Yes. I'd read not only Goutam Ghose's script but also Sunil Gangopadhyay's novel and Lalan's songs. I'd adapted myself to the earth, water, forest and sky that were the Fakir's life. After the shooting I had difficulty returning to jeans and T-s. I'd gone vegetarian, slept on the floor. . . An award would have been an official recognition - and all awards are energising since not all films are done for money. But I wasn't crestfallen since it has enriched me as an actor.

Why do you keep doing both, mainstream and other cinema?

I've always tried to balance art with commerce. That way I enjoy both, the satisfaction of cracking new challenges as well as joy of doing meaty roles in commercial cinema. Films that everyone can watch and take back something from, will ultimately keep the industry in health. And, though it's not recognised as one, few industries are as big as ours.

You've long felt that Tollywood needs to make films in Hindi as well. Now Sahara is planning bilingual films. What are the advantages?

I've always said that we must do local cinema but not lose sight of national appeal. That's the way New Theatres, L V Prasad, Gemini Studios operated. I still want to know why our predecessors didn't make films like Saptapadi in Hindi as well. That would've widened our market. Just look at Kahaani. I'd said to Sujoy (Ghosh): 'Why don't you make your film in Kolkata?
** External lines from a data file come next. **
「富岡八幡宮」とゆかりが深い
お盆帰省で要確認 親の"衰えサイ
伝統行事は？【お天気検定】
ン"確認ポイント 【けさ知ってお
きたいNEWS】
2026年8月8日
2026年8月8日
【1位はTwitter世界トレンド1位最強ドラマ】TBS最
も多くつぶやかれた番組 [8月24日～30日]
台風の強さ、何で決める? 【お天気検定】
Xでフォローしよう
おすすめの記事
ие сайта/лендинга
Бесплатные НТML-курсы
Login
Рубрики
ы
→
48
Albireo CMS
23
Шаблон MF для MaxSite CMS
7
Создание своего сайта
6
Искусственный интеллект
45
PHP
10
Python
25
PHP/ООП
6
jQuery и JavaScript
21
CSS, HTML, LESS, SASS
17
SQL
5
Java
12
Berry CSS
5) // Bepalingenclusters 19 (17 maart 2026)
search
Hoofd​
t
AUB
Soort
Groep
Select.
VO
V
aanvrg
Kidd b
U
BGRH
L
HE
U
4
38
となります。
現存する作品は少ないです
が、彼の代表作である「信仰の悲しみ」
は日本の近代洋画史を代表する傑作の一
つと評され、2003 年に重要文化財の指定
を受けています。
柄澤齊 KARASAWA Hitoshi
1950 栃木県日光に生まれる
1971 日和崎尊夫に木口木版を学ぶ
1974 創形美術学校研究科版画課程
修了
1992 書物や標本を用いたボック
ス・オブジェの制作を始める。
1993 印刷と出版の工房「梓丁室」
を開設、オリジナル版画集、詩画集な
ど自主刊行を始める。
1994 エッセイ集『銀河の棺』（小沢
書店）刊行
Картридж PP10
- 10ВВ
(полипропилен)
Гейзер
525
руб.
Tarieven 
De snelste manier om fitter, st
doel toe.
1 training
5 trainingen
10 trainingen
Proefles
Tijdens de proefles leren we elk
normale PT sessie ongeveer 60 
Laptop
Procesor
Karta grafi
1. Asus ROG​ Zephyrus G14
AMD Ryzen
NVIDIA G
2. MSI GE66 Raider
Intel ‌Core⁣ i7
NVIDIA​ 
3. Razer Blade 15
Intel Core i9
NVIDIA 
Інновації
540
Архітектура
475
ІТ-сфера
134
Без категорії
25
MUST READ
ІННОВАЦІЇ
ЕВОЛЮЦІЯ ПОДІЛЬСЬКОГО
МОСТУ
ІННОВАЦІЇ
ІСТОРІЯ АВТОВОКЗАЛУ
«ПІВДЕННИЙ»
You know the city, and it would be cost effective. '

Why haven't you taken to production?

At one point of time, most of my films were successful, so I could have launched a production house. But had I done that, I would not have grown as an actor. Even today when my film is released, I find out its collection at theatres on a daily basis. My final ambition is to turn director. I'd directed Purushottam, the Bengali-Oriya bilingual, and in 1992, the cinemascope film was much talked about. But at this point I can't give 8-10 months to one film.